» Fragmento original:
_ _ _ _

José Ramón Garcés tiene un despacho soleado con vistas a la Corrada del Obispo en el Palacio Arzobispal, donde desde hace siete años lleva las cuentas de la Diócesis. Hombre afable y conversador, no se despega de su calculadora, pero echa de menos el oficio de párroco que ejerció sobre todo en Infiesto y el Occidente de Asturias. Ahora 'su casa' es el Arzobispado.
-Administrar los bienes de la Iglesia no debe ser tarea fácil.
-Al ecónomo le corresponde administrar los bienes muebles e inmuebles de la Iglesia en nombre del obispo. Es un trabajo de administración, pero la Iglesia no es una empresa que esté llamada a generar dinero ni a tener dinero, y no lo necesita más que en la medida en que lo utiliza para cumplir los fines que le son propios.
-¿Es cierto que existe un déficit de miles de millones de pesetas?
-La situación es económicamente estable; desde luego no estamos en déficit, ni hay agujeros ni estamos muchos menos en una especie de bancarrota. Lo que sucede es que no somos ni queremos ser una Iglesia rica. Tener dinero para nosotros sería una contradicción.

_ _ _ _

Copia la entrevista entera, sin cambiar ni una palabra. Para responder, usa solo la entrevista y nada de fuera.

» Líneas extraídas:
_ _ _ _

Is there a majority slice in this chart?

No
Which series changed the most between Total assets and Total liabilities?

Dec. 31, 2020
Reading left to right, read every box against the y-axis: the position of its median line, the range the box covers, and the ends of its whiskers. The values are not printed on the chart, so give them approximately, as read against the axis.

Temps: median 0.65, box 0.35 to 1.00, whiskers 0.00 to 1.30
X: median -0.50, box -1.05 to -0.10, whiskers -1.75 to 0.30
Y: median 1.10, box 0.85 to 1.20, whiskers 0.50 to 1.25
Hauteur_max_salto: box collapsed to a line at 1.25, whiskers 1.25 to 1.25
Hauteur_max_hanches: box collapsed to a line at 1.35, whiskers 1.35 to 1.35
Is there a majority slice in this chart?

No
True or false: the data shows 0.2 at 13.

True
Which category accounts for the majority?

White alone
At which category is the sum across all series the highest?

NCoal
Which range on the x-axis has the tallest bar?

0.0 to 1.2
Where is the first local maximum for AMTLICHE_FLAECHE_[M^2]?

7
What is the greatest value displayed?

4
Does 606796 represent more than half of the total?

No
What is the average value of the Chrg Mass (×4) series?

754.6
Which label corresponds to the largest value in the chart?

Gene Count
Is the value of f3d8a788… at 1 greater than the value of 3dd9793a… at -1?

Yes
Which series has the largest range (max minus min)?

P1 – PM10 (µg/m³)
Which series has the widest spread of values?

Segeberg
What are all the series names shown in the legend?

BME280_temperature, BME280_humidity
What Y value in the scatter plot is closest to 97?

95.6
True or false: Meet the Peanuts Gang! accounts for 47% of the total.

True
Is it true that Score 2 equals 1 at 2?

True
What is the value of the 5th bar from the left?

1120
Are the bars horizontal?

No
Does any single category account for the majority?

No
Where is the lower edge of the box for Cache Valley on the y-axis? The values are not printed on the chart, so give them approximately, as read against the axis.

_ _ _ _

» Tarea hecha:
José Ramón Garcés tiene un despacho soleado con vistas a la Corrada del Obispo en el Palacio Arzobispal, donde desde hace siete años lleva las cuentas de la Diócesis. Hombre afable y conversador, no se despega de su calculadora, pero echa de menos el oficio de párroco que ejerció sobre todo en Infiesto y el Occidente de Asturias. Ahora 'su casa' es el Arzobispado.
-Administrar los bienes de la Iglesia no debe ser tarea fácil.
-Al ecónomo le corresponde administrar los bienes muebles e inmuebles de la Iglesia en nombre del obispo. Es un trabajo de administración, pero la Iglesia no es una empresa que esté llamada a generar dinero ni a tener dinero, y no lo necesita más que en la medida en que lo utiliza para cumplir los fines que le son propios.
-¿Es cierto que existe un déficit de miles de millones de pesetas?
-La situación es económicamente estable; desde luego no estamos en déficit, ni hay agujeros ni estamos muchos menos en una especie de bancarrota. Lo que sucede es que no somos ni queremos ser una Iglesia rica. Tener dinero para nosotros sería una contradicción.